Carta a D. História de um amor do André Gorz (Companhia das Letras, 2018) é literalmente uma bela carta de amor endereçada a sua esposa Dorine. André foi um importante filósofo francês, autor de diversas obras e a carta chama atenção pela forma confessional, simples, sincera e extremamente amorosa com que ele coloca em palavras todo seu amor por Dorine e relembra episódios diversos da vida do casal. A obra foi concebida como uma declaração, um reconhecimento de André Gorz de como sua história com Dorine foi mais importante do que qualquer outra realização que tivera na vida enquanto pensador. 



Porque você está tão pouco presente no que escrevi, se a nossa união é o que existe de mais importante na minha vida?

André e Dorine se conheceram pouco tempo depois do fim da Segunda Guerra Mundial e se conectaram rapidamente. Como o autor salienta em várias partes do livro, Dorine era uma mulher que chamava bastante atenção por conta de sua beleza, portanto, tinha vários pretendentes a seus pés, fazendo propostas concretas de casamento. André se definia como um simples austrian jew completamente desprovido de interesse, por também não ter uma aparência que poderia se dizer atraente. Esse fato pareceu nunca importar para Dorine, que recusou todas as propostas para se casar com Gorz. 


André escreveu a carta após mais de cinquenta anos ao lado de Dorine. "Já faz cinquenta e oito anos que vivemos juntos, e eu amo você mais do que nunca.

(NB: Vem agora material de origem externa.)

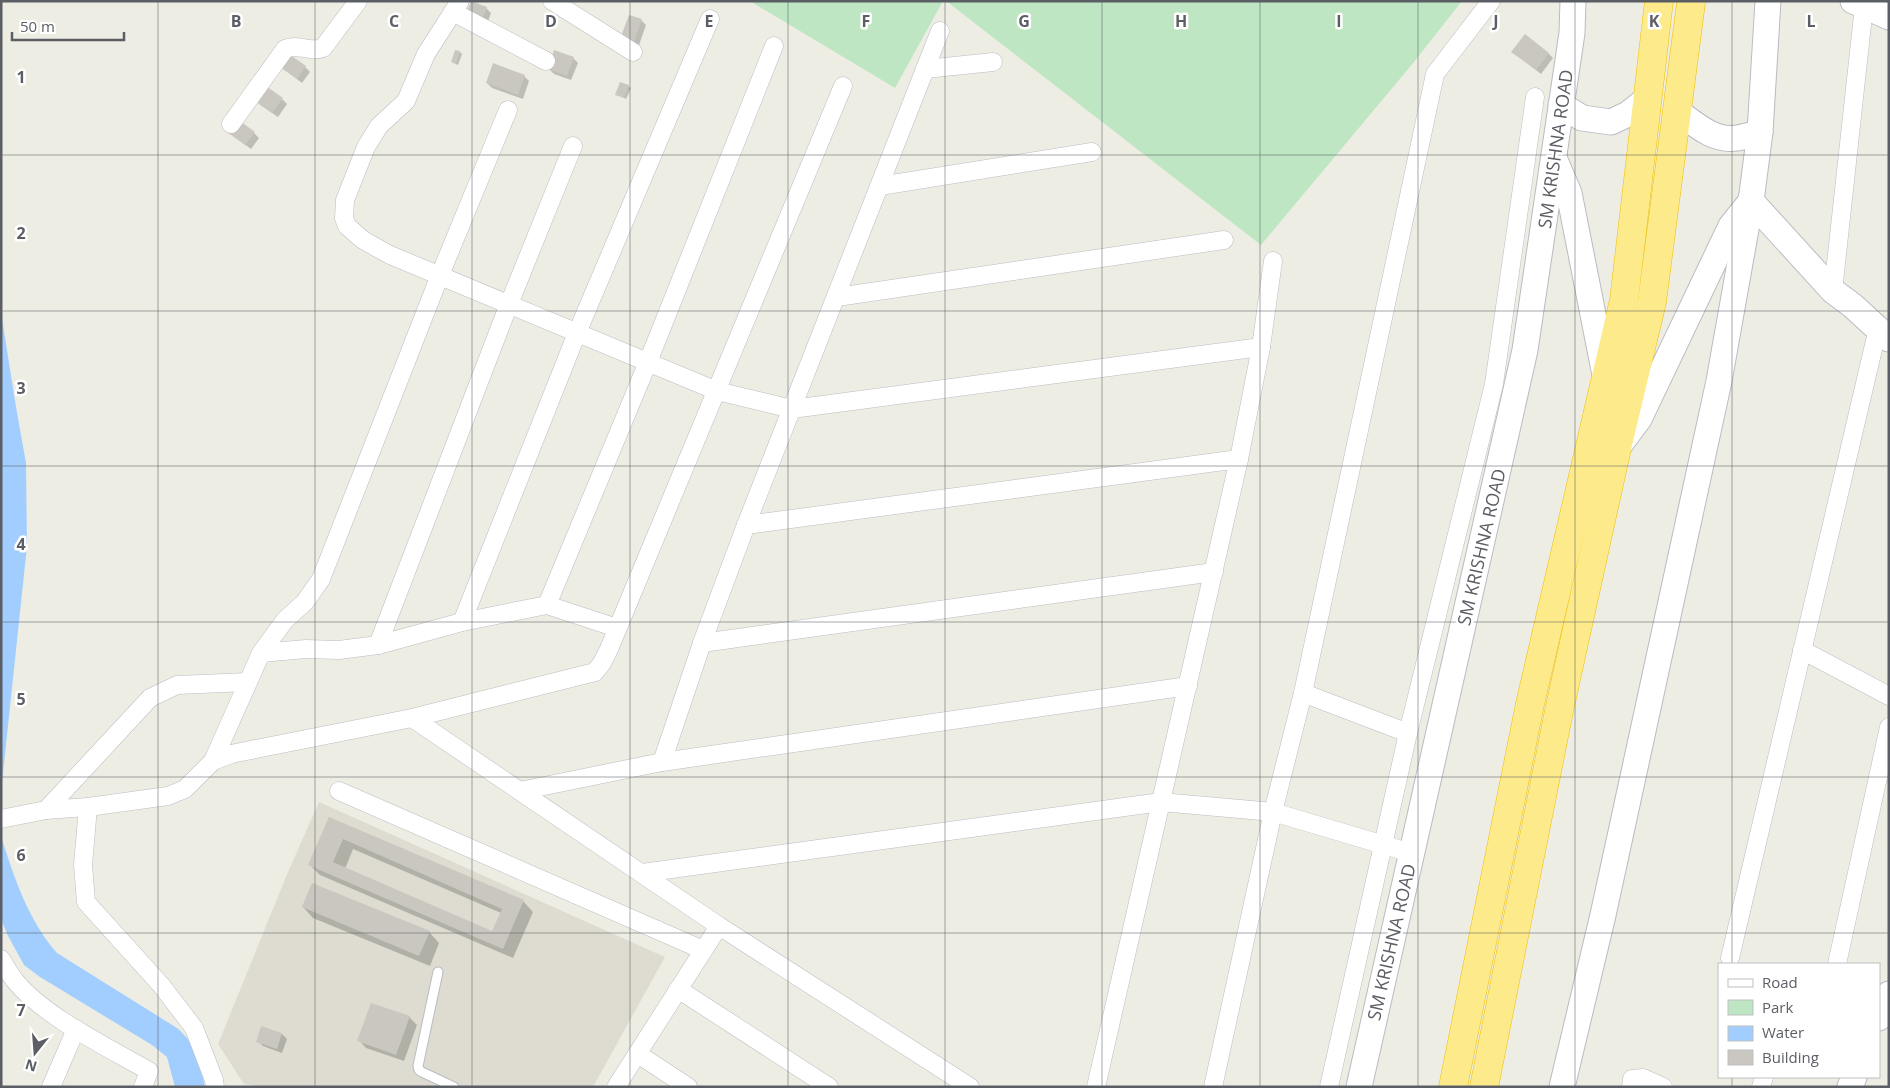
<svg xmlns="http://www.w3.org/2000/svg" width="1890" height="1088" font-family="'Open Sans',sans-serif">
<rect width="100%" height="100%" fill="#eeede3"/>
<polygon fill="#dedcd1" points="319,802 665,957 593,1087 258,1087 244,1084 218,1044 288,872"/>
<g fill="#bfe6c3">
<polygon points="750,1 943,1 895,88"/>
<polygon points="946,1 1462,1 1414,62 1261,245"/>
</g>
<g fill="#a2ceff">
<polygon points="1,312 16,407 26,463 27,546 1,792"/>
<path d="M1 836C14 877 28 920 57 953L177 1028C196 1044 200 1063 205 1087H175L167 1057 152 1045 40 977 24 965 7 934 1 918Z"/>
</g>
<g fill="#0003" fill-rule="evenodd">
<polygon points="486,8 491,13 486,27 472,22"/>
<polygon points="641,20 646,25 638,48 626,44"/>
<polygon points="460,52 462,54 458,65 452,62"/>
<polygon points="1513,52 1548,53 1553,58 1541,74"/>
<polygon points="573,58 578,63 571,80 554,74 549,69"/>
<polygon points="279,65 305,67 310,72 302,83"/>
<polygon points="524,76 529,81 523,99 492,88 487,83"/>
<polygon points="628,86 631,88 626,99 617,94"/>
<polygon points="282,99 287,104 278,117 259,104"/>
<polygon points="228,132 254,133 259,138 251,149"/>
<path d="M329 818 523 901 533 912 513 958 320 875 310 865ZM353 849 501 913 493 933 345 869Z"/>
<polygon points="303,907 429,932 439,943 430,966 313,918"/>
<polygon points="409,1017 417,1025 404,1061 366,1048 359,1040"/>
<polygon points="282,1034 287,1039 282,1053 263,1046 258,1041"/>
</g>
<g fill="#c9c7c0" fill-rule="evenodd">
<polygon points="471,1 487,7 481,23 465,17"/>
<polygon points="629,15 642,19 633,44 620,39"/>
<polygon points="1525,34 1549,53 1536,70 1511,52"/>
<polygon points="455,50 460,51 456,64 451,62"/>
<polygon points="554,50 574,57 567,76 548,69"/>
<polygon points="286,52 306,66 297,79 277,65"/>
<polygon points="493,63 525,75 518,95 486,83"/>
<polygon points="620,82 629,85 624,98 615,95"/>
<polygon points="263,84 283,98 272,113 252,99"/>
<polygon points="236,118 255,132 245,145 227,132"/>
<path d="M329 817 524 900 503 949 308 865ZM343 839 502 909 492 931 333 862Z"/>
<polygon points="312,883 430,931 419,956 302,907"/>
<polygon points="371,1003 410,1016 396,1055 357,1041"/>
<polygon points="261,1026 282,1033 277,1049 256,1042"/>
</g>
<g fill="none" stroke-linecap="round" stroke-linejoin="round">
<g stroke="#bbbcc2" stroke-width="11">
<polyline id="lane" points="438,972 418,1066 419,1070 422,1072 454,1087"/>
</g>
<g stroke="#bbbcc2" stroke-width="19">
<g id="street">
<polyline points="460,1 426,54 406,101 379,126 366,147 345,200 344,218 347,226 363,240 390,255 717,391 792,409 1261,347"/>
<polyline points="552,1 633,52"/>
<polyline points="453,12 546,61"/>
<polyline points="925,69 993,62"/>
<path d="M231 124 285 49C298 43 311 53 323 48L358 1"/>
<polyline points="880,186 1092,152"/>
<polyline points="1833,291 1864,6"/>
<polyline points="837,297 1224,240"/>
<polyline points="746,525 1239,459"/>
<polyline points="547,605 648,362 774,46"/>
<polyline points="462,622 577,333 710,19"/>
<polyline points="702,643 1214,572"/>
<polyline points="378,645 509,304 573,146"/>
<polyline points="1802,650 1889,696"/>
<polyline points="261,653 306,649 339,650 378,645 462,622 547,605 617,628"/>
<polyline points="1303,693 1408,733"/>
<polyline points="412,718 719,926 970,1087"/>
<polyline points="213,761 261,653 285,620 305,602 321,579 440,275 508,110"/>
<polyline points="662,762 702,643 746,525 940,31"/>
<polyline points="339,791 703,950"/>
<polyline points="520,791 662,762 1188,686"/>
<polyline points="88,807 83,865 86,902 161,985 194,1028 214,1080 215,1087"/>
<polyline points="46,810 150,698 177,685 248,682"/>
<polyline points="1,819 46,810 88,807 168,796 185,789 213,761 231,754 412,718 595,672 602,663 609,649 843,86"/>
<polyline points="642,873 1161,802 1273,812 1411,853"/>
<polyline points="1730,958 1878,328"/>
<path d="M1 959C6 967 10 975 16 982 45 1017 109 1048 149 1071L143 1087"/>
<polyline points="1837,964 1889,727"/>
<polyline points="678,989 829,1087"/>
<polyline points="638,1054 688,1087"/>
<polyline points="51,1087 76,1029"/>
<polyline points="616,1087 719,926"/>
<polyline points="1096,1087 1239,459 1261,347 1273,261"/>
<polyline points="1213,1087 1273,812 1303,693 1435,74 1491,1"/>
<polyline points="1329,1087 1408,733 1494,384 1535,97"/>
<polyline points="1631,1087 1632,1079 1643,1078 1663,1087"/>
<polyline points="1761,1087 1764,1077"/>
</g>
</g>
<g stroke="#b9bbc2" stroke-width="27">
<g id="secondary">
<polyline points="1853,1 1889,17"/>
<polyline points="1561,105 1582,118 1611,122 1628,114 1648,98"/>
<path d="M1677 111C1695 124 1714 142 1737 138 1745 137 1753 134 1760 132"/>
<polyline points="1554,158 1569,193 1606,380"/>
<polyline points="1618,447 1639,419 1731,226 1751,201 1833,291 1853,306 1889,339"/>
<polyline points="1879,1018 1889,994"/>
<polyline points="1359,1087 1525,350 1572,33 1573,1"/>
<polyline points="1562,1087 1603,915 1719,381 1751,201 1760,132 1768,1"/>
<polyline points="1850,1087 1854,1077"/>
</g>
</g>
<g stroke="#f1bd00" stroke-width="29">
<g id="highway">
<polyline points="1453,1087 1530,704 1624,300 1659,1"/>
<polyline points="1484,1087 1559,711 1617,448 1652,302 1691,3"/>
</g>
</g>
<use href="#lane" stroke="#fff" stroke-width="9"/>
<use href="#street" stroke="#fff" stroke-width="18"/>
<use href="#secondary" stroke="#fff" stroke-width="25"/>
<use href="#highway" stroke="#fdeb8b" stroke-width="28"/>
</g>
<path fill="none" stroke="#5b5e64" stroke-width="1" stroke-opacity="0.55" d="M158 1V1087M315 1V1087M472 1V1087M630 1V1087M788 1V1087M945 1V1087M1102 1V1087M1260 1V1087M1418 1V1087M1575 1V1087M1732 1V964M1 155H1889M1 311H1889M1 466H1889M1 622H1889M1 777H1889M1 933H1889M1732 1077V1087"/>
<g text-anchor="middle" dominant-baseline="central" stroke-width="5" stroke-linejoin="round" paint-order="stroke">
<g font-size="18" fill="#5b5e64" stroke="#fff">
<text transform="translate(1555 149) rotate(-82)">SM KRISHNA ROAD</text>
<text transform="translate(1481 547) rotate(-77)">SM KRISHNA ROAD</text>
<text transform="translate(1391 942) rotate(-77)">SM KRISHNA ROAD</text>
</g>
</g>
<g font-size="16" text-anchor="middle" font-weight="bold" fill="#5b5e64" stroke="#fff" stroke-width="5" stroke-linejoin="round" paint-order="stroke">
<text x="236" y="27">B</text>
<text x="394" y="27">C</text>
<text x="551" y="27">D</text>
<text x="709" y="27">E</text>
<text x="866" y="27">F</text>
<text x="1024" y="27">G</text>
<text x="1181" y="27">H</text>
<text x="1339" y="27">I</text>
<text x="1496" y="27">J</text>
<text x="1654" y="27">K</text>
<text x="1811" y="27">L</text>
<text x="21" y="83">1</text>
<text x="21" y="239">2</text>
<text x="21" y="394">3</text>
<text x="21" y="550">4</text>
<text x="21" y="705">5</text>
<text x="21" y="861">6</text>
<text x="21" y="1016">7</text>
</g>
<rect width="1890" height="1088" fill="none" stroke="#5b5e64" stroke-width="5"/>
<rect x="1718" y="963" width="162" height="115" fill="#ffffff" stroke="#bdbfc1"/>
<rect x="1728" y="979" width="25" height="8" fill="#ffffff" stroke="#bdbfc1"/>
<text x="1762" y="988" font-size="15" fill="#5b5e64">Road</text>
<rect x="1728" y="1000" width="25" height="15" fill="#bfe6c3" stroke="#bdbfc1"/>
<text x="1762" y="1013" font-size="15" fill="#5b5e64">Park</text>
<rect x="1728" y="1026" width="25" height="15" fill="#a2ceff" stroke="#bdbfc1"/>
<text x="1762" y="1038" font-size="15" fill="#5b5e64">Water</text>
<rect x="1728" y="1050" width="25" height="15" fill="#c9c7c0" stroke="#bdbfc1"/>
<text x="1762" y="1063" font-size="15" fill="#5b5e64">Building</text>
<g transform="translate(35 1053) rotate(197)" stroke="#ffffff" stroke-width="4" paint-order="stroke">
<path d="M0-4L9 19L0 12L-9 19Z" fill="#5b5e64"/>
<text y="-8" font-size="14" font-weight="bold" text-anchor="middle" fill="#5b5e64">N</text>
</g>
<path d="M12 32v8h112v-8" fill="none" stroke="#5b5e64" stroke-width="2.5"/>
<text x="20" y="32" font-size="15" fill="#5b5e64" stroke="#ffffff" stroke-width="4" paint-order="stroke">50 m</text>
</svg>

De novo, carrego no fundo do meu peito um vazio devorador que somente o calor do seu corpo contra o meu é capaz de preencher." Então lemos sobre sua grande paixão, enquanto narra a forma como se conheceram, as primeiras impressões, a personalidade forte e livre de Dorine, as dificuldades financeiras que enfrentaram por muitos anos, os diversos tipos de trabalho que executaram e todo o encantamento com que construíram sua própria história. 

Você está para fazer oitenta e dois anos. Encolheu seis centímetros, não pesa mais do que quarenta e cinco quilos e continua bela, graciosa e desejável. Já faz cinquenta e oito anos que vivemos juntos, e eu amo você mais do que nunca. De novo, carrego no fundo do peito um vazio devorador que somente o calor do seu corpo contra o meu é capaz de preencher. 


Enquanto revisita sua vida ao lado de Dorine e pensa no amor e no casamento de forma prática e também filosófica, André faz uma espécie de investigação sobre o que leva duas pessoas a se apaixonarem e construírem uma vida juntas. Se a parceria e o companheirismo que os dois construíram durante toda a vida já é algo admirável, os anos que passaram juntos também é algo notável. Podemos perceber que um dos ingredientes fundamentais para que a relação fosse tão sólida, vem do fato de que suas vidas se misturavam para além do seio familiar tradicional e se emaranhavam também pelos campos da produção artística e da construção de pensamento.

Eu necessitava da teoria para estruturar meu pensamento, e argumentava com você que um pensamento não estruturado sempre ameaça naufragar no empirismo e na insignificância. Você respondia que a teoria sempre ameaça se tornar um constrangimento que nos impede de perceber a complexidade movediça da realidade. Tivemos essas discussões dezenas de vezes, e sabíamos de antemão o que o outro iria responder. No final das contas, elas eram uma espécie de jogo, mas nesse jogo você sempre ganhava.  

André e Dorine conseguiam se unir até quando se desencontravam nas opiniões. Aprenderam a viver com laços muito bem amarrados e que foram moldados também pelos períodos de grande dificuldade que passaram juntos. 

Fomos feitos para nos proteger mutuamente contra ambos, e precisávamos criar juntos, um pelo outro, o lugar no mundo que originalmente nos tinha sido negado. Para isso, no entanto, seria necessário que o nosso amor fosse também um pacto para a vida inteira. 


 

E o pacto realmente existiu. Com o tempo Dorine descobriu que sofria de uma doença degenerativa que também se somou a um câncer. André Gorz se aposentou para dedicar todo o seu tempo aos cuidados da esposa. Quando perceberam que a situação de saúde era irreversível tomaram uma decisão que para muitos é assustadora, mas que para mim não poderia ter um desfecho mais compreensível diante da história que viveram. André e Dorine cometeram suicídio no dia 24 de setembro de 2007, deixando algumas cartas para seus familiares como uma última declaração da impossibilidade de viverem separados. Em um trecho de Carta a D: história de um amor André já dizia que "nós seremos o que fizermos juntos" e esse último ato prova que o que eles queriam ser era um casal.